Bei einer Schilddrüsenüberfunktion der Katze ist die Ernährung ein Ansatzpunkt. Es sind Spezialfutter auf dem Markt, die einen sehr niedrigen Jodgehalt haben. Dies sorgt für eine verminderte Bildung der jodhaltigen Schilddrüsenhormone T4 und T3. Ob eine solche Fütterung ausreicht, ist mit dem Tierarzt abzuklären, ebenso wie die Futterumstellung selbst.

Chirurgische Entfernung der Schilddrüse

Eine Operation wird durchgeführt, wenn:

  • ein bösartiger Tumor die Ursache der Schilddrüsenüberfunktion der Katze ist und noch keine Metastasen vorhanden sind.
  • nur eine Seite betroffen ist. So kann nur der betroffene Schilddrüsenteil entfernt werden und die Katze gilt als geheilt.

Die Operation wird in einer Klinik durchgeführt und die Katze bleibt dort einige Zeit, da die Blutwerte streng überwacht werden müssen. Wird die Schilddrüse vollständig entfernt, benötigt die Katze aufgrund der Unterfunktion dauerhaft Medikamente.

Die Kosten für die Entfernung der Schilddrüse und sonstigen tiermedizinischen Behandlungen können Sie sich mit der Katzenkrankenversicherung von SantéVet zurückerstatten lassen.

Zerstörung von Schilddrüsengewebe durch radioaktives Jod

Das ist für Katzen mit Metastasen die einzige Möglichkeit. Hierbei wird der Katze schwach radioaktives Jod gespritzt. Dies reichert sich in der Schilddrüse an, da sie das Jodspeicherorgan des Körpers ist. Vor allem in den Tumoren, in denen die Hormonproduktion am stärksten ist, wird es gespeichert.

Durch die radioaktive Strahlung wird auch genau dieses Gewebe zerstört. Meist kommt es nicht zu einer Unterfunktion, da das gesunde Gewebe nicht zerstört wird. Aufgrund seiner geringeren Produktionsrate speichert es nicht so viel Jod.
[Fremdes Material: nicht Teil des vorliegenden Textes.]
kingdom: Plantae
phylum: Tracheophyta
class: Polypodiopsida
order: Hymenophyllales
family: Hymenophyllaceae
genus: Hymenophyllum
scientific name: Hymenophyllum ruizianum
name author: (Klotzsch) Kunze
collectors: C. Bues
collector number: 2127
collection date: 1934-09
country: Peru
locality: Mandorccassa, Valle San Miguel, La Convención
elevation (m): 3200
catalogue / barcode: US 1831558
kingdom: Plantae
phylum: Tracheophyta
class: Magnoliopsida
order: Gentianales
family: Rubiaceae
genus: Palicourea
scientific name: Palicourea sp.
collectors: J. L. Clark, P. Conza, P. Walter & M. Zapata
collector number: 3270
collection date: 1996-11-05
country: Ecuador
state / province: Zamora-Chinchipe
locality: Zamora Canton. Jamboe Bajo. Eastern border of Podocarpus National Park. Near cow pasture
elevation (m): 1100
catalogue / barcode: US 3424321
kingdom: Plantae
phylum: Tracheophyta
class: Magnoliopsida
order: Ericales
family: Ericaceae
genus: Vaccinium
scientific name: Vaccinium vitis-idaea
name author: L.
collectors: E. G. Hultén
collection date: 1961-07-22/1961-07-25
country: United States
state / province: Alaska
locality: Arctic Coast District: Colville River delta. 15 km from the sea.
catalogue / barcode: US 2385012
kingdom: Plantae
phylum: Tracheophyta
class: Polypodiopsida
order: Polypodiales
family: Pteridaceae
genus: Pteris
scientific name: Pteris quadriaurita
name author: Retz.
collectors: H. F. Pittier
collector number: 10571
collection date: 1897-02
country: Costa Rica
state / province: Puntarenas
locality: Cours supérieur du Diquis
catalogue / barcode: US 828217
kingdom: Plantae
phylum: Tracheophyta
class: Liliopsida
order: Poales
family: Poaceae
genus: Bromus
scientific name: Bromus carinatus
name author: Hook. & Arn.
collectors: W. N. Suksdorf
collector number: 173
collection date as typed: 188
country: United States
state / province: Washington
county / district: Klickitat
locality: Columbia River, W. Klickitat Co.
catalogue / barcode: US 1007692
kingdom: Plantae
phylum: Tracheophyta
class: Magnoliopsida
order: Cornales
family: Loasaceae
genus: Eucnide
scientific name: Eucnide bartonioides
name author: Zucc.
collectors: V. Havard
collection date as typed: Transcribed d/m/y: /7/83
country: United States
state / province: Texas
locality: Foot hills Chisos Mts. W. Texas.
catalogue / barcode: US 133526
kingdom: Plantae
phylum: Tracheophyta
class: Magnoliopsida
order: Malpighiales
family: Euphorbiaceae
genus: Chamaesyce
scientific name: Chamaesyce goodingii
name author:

Die Erfolgsaussicht ist sehr hoch, allerdings gibt es nur sehr wenige Kliniken, die diese spezielle Therapie anbieten können, und die Kosten sind sehr hoch.

Gut zu wissen:
Wichtig ist, dass die Blutwerte einer Katze regelmäßig beim Tierarzt überprüft werden. Anfangs mindestens zweimal im Monat. Später verlängern sich die Abstände bis hin zu sechs Monaten.

Unbehandelt sterben Katzen. Die Schilddrüsenüberfunktion der Katze im Endstadium ist geprägt durch eine der Folgeerkrankungen wie Herzversagen, Nierenversagen oder Leberversagen. Je früher die Krankheit behandelt wird, umso besser die Prognose.

Was sollte der Halter einer erkrankten Katze beachten?

Eine Katze mit Schilddrüsenüberfunktion in Behandlung sollte keinen Freigang mehr haben.

Die Gründe sind:

  • Wenn die Therapie über das Futter erfolgt, muss sichergestellt sein, dass sie nichts anderes frisst.
  • Bei einer Therapie mit Medikamenten muss sichergestellt sein, dass sie diese täglich um dieselbe Zeit einnimmt.
  • Der Tierhalter muss sie genau beobachten können, um neuerliche Symptome sehr frühzeitig zu erkennen.
  • Harnwegsinfektionen und Magen-Darm-Beschwerden kommen häufiger vor und können so zeitig erkannt werden.